Data extract
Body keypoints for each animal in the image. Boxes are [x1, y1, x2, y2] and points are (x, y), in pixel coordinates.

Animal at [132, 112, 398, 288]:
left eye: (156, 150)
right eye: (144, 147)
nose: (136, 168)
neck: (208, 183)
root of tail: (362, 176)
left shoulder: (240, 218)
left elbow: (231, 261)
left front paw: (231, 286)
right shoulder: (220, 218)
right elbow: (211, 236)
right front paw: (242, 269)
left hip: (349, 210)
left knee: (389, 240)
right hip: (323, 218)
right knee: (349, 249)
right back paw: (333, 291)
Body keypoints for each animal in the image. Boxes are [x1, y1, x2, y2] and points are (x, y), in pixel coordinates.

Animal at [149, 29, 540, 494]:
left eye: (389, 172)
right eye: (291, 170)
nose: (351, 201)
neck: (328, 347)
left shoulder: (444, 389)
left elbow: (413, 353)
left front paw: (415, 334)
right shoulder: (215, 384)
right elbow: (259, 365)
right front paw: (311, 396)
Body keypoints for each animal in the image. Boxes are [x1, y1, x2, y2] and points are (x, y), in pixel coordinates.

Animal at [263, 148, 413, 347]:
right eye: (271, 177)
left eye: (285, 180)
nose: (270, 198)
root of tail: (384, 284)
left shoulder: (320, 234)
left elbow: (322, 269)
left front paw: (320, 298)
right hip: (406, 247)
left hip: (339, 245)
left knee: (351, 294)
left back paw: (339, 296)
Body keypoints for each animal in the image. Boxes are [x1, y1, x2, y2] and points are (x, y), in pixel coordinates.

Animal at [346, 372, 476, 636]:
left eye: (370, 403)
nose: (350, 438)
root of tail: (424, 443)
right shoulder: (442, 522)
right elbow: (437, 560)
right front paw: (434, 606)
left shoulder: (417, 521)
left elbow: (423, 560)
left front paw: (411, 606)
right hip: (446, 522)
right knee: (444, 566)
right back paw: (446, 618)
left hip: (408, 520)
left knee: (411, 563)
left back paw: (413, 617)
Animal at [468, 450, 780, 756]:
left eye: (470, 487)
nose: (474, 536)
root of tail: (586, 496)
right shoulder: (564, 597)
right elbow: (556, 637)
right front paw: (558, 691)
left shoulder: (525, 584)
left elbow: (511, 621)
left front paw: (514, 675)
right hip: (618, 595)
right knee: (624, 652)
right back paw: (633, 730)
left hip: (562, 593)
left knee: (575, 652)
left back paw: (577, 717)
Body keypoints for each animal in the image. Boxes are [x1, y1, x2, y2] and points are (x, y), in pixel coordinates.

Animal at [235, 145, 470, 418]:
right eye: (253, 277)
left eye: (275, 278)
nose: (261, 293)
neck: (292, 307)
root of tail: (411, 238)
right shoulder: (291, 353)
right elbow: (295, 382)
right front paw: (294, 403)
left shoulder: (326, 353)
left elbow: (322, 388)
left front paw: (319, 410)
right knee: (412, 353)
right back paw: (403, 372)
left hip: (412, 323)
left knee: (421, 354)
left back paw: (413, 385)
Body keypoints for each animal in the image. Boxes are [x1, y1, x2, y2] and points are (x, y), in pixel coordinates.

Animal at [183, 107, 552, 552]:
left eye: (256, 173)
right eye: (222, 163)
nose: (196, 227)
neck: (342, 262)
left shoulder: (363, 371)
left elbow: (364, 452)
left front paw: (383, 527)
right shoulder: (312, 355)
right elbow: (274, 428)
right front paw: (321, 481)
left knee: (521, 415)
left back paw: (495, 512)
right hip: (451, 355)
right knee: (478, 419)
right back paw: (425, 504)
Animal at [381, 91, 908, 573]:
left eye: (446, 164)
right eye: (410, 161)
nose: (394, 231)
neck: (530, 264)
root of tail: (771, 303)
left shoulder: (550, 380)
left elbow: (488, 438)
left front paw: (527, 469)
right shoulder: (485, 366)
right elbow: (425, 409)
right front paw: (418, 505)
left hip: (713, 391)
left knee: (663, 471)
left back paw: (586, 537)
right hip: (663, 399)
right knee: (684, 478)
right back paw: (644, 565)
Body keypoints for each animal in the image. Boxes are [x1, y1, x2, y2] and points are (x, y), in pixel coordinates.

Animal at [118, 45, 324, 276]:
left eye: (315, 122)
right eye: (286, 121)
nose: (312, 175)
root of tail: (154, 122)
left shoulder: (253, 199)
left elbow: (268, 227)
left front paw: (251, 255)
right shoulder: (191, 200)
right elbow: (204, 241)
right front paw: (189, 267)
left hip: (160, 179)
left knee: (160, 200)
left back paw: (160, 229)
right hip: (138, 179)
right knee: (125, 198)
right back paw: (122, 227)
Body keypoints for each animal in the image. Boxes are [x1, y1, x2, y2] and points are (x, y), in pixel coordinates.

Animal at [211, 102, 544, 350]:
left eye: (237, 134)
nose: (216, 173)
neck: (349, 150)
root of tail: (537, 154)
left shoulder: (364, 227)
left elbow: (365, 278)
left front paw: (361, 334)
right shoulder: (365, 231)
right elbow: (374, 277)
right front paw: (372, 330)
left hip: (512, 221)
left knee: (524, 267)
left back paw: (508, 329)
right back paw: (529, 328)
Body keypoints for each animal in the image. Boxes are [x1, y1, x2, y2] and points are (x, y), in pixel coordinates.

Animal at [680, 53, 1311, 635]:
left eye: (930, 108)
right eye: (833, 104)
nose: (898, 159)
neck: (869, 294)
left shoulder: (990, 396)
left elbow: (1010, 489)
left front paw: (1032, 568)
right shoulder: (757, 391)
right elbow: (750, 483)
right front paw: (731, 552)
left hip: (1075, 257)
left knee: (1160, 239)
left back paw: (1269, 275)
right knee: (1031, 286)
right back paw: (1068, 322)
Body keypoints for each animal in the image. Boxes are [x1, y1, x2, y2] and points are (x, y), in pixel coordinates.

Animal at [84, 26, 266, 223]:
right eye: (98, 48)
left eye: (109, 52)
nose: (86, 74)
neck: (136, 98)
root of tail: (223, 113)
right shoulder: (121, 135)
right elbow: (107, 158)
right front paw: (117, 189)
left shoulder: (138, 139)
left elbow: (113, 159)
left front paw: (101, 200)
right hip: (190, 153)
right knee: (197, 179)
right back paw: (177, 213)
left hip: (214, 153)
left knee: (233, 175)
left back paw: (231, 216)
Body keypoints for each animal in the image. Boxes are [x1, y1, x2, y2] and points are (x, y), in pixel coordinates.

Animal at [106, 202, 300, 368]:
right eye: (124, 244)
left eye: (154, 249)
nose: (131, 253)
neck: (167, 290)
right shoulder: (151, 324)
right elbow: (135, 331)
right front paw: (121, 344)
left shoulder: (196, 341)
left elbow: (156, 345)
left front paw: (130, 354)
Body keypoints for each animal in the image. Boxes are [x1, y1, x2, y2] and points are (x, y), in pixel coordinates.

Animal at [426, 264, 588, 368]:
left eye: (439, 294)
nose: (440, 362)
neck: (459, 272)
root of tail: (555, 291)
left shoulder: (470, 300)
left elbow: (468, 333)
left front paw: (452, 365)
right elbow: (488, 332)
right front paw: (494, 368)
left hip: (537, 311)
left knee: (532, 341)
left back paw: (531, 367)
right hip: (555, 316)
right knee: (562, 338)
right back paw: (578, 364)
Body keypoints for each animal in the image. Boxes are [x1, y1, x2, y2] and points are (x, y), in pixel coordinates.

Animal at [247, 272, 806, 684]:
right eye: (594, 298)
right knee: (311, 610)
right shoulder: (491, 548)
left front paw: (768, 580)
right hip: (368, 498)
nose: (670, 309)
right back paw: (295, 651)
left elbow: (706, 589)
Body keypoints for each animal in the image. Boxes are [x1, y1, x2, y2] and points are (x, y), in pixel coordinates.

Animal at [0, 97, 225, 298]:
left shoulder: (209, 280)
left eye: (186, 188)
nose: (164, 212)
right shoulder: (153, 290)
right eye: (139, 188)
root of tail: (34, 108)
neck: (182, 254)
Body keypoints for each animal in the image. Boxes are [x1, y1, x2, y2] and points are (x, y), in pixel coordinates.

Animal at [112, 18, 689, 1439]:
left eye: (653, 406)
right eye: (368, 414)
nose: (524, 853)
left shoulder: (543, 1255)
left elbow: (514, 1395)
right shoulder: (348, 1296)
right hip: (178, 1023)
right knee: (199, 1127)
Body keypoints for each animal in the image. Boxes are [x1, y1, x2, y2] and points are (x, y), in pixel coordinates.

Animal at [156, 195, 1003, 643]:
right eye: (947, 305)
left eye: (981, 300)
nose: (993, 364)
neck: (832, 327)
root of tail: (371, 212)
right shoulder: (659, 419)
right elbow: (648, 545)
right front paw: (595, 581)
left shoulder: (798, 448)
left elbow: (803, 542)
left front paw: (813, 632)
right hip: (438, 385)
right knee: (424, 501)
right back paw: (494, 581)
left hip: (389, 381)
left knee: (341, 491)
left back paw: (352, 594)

Your assignment
Repeat each line of the data above, exactly as it appears, from the first through the line that contains "right shoulder: (442, 522)".

Answer space
Body keypoints for each animal in the image. Boxes are [x1, y1, x2, y2] and points are (x, y), in pixel coordinates.

Animal at [132, 112, 398, 288]:
left eye: (156, 150)
right eye: (144, 147)
nose: (136, 168)
neck: (208, 183)
root of tail: (362, 176)
left shoulder: (240, 218)
left elbow: (231, 261)
left front paw: (231, 286)
right shoulder: (220, 218)
right elbow: (211, 236)
right front paw: (242, 269)
left hip: (349, 210)
left knee: (389, 240)
right hip: (323, 218)
right knee: (349, 249)
right back paw: (333, 291)
Body keypoints for each animal in the image. Boxes are [x1, y1, x2, y2] and points are (x, y), in pixel coordinates.

Animal at [149, 29, 540, 494]:
left eye: (389, 172)
right eye: (291, 170)
nose: (351, 201)
neck: (328, 347)
left shoulder: (444, 389)
left elbow: (413, 353)
left front paw: (415, 334)
right shoulder: (215, 384)
right elbow: (259, 365)
right front paw: (311, 396)
Body keypoints for each animal in the image. Boxes are [x1, y1, x2, y2] and points are (x, y), in pixel coordinates.

Animal at [263, 148, 413, 347]:
right eye: (271, 177)
left eye: (285, 180)
nose: (270, 198)
root of tail: (384, 284)
left shoulder: (320, 234)
left elbow: (322, 269)
left front paw: (320, 298)
right hip: (406, 247)
left hip: (339, 245)
left knee: (351, 294)
left back paw: (339, 296)
Body keypoints for each animal in the image. Boxes are [x1, y1, x2, y2] and points are (x, y), in pixel coordinates.

Animal at [346, 372, 476, 636]:
left eye: (370, 403)
nose: (350, 438)
root of tail: (424, 443)
right shoulder: (442, 522)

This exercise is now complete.